National Aeronautics and Space Administration

Living With A Star

Targeted Research and Technology

Coupling electron and proton kinetic physics in the Solar Wind

ROSES ID: NNH18ZDA001N      Selection Year: 2018      

Program Element: Focused Science Topic

Principal Investigator: Tulasi Nandan Parashar

Affiliation(s): University Of Delaware

Project Member(s):
Matthaeus, William H Co-I University of Delaware
Salem, Chadi S Co-I/Institutional PI University of California, Berkeley
Shay, Michael A Co-I University of Delaware
Maruca, Bennett A Co-I null


Science Goals: The mean free path of particles in solar wind is
~1AU or larger, making it larger than most scales of interest. This
implies that the solar wind is extremely weakly collisional. Lack
of direct inter-species collisions drives the system into a highly
non-equilibrium state where protons and electrons are not in a thermal
equilibrium. However a lack of collisions and thermal equilibrium between
different plasma species does not imply that the species do not affect
each other. Both species affect the evolution and kinetic behavior of
the other via electromagnetic interactions. However, which processes
and channels enable this interaction, and the resultant effects have not
gained much attention at all. It is our aim to develop a research program
that addresses this problem using a combination of spacecraft data and
kinetic simulations. The objectives of the proposal are: (I) Identify
the channels of interaction between protons and electrons, and their
relation to reconnection and turbulence in the solar wind (II) Identify
the effects of this interaction on kinetic physics of both protons
and electrons, (III) Create statistical surveys of correlations between
various physical quantities of interest such as relative species heating,
turbulence amplitudes, individual species temperatures, temperature ratio
of both species, solar wind speed etc. The fundamental goal is to create
a comprehensive knowledge base that can guide global simulations of
solar wind to improve the thermodynamic representation of these species.

Methodology: The project will employ both, analysis of spacecraft data as
well as kinetic simulations to address this problem. The strategy will
be two pronged: (I) use kinetic simulations to identify the interaction
channels between the two species, and quantify their roles. (II)
Use spacecraft data to perform surveys of statistical correlations
between various quantities of interest, and to identify specific
intervals of interest to simulate using kinetic simulation models.
For kinetic simulations, primarily fully parallel electromagnetic
kinetic code P3D will be used. Our team has used this code extensively
for studying turbulence and reconnection. For spacecraft observations,
solar wind data from Wind, ACE, Cluster, Helios, and MMS spacecraft will
be used. Single-spacecraft and multi-spacecraft techniques will be used
where appropriate. Our team has expertise in analyzing data from all
these spacecraft for various turbulence studies.

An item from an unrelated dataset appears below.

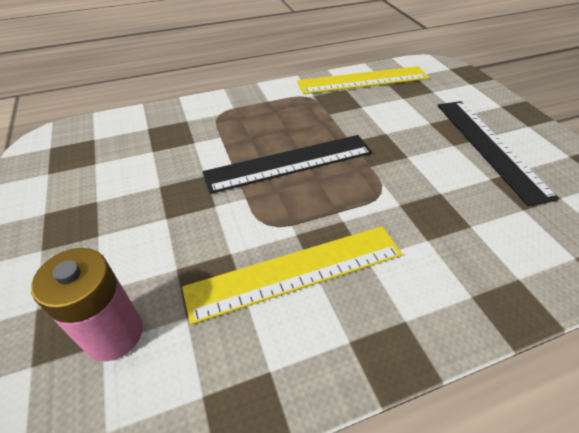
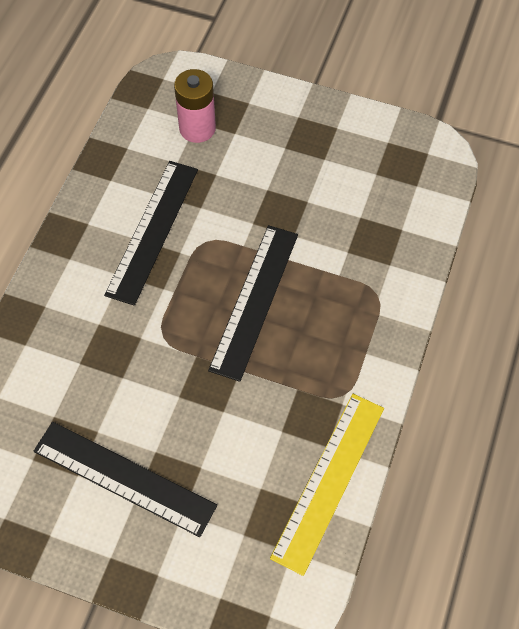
camera: 130 degrees right, 15 degrees up
yellow ruler [182,226,402,325] -> black ruler [104,161,198,306]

Proposed Contributions to Focused Science Team Effort: The interplay
of protons and electrons in a collisionless system is of interest on
its own at a fundamental level. However, the statistical correlations
found in this study will be important to empirically represent the
thermodynamics of protons and electrons in global models. A preliminary
attempt in this regard has already been made by our collaborator Arcadi
Usmanov by incorporating results from one of recent papers into his
global heliospheric model. Moreover, the insights gathered from this
study will help interpret and analyze data from NASA/ESA missions such
as Parker Solar Probe, and Solar Orbiter.

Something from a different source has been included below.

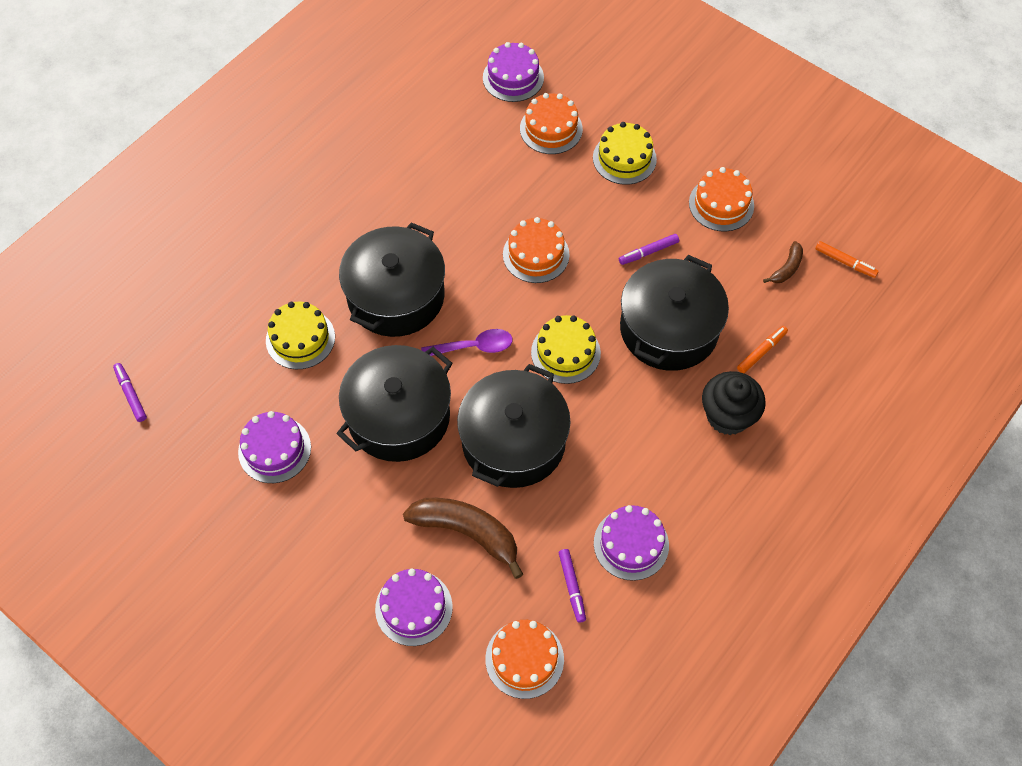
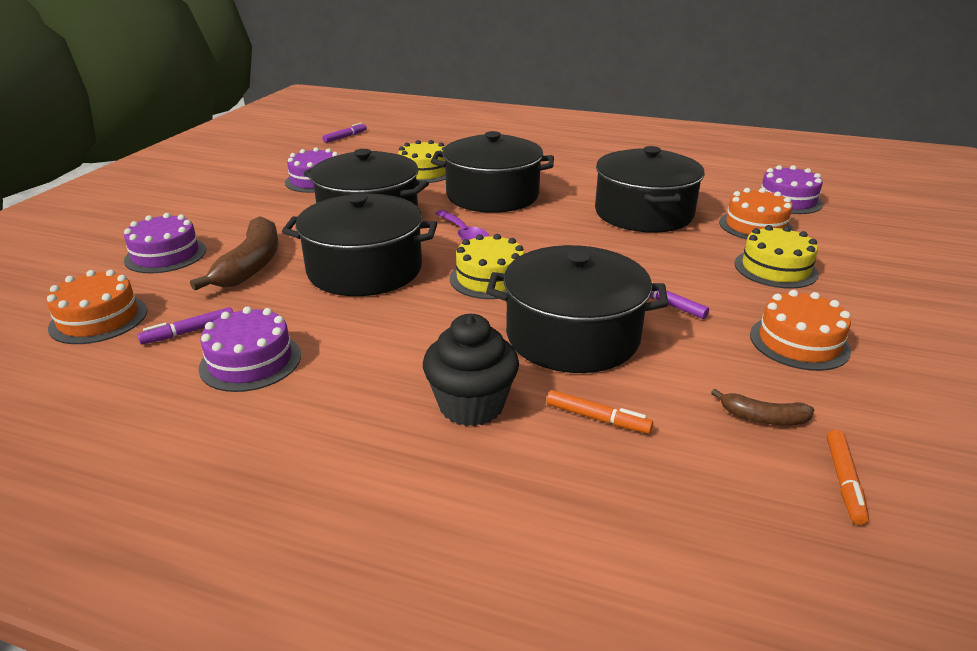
camera: 70 degrees right, 30 degrees down
orange cake [503,217,570,283] -> none
none -> black pot [595,146,705,233]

Relevance: The proposed study is directly relevant to LWS program
objective 1: "Understand how the sun varies and what drives solar
variability" and Focused Science Topic 2: "Origins, Acceleration and
Evolution of the Solar Wind". Understanding the interplay of proton and
electron kinetic physics is central to a better understanding of the
solar wind and its evolution. This study is also relevant to the first
science objective defined in the 2014 Heliophysics Roadmap for NASA:
"Solve the Fundamental Mysteries of Heliosphere" by understanding not
only the fundamental processes that energize particles, but also by
enhancing our understanding of the role that magnetic reconnection and
turbulence play in the evolution of the solar wind.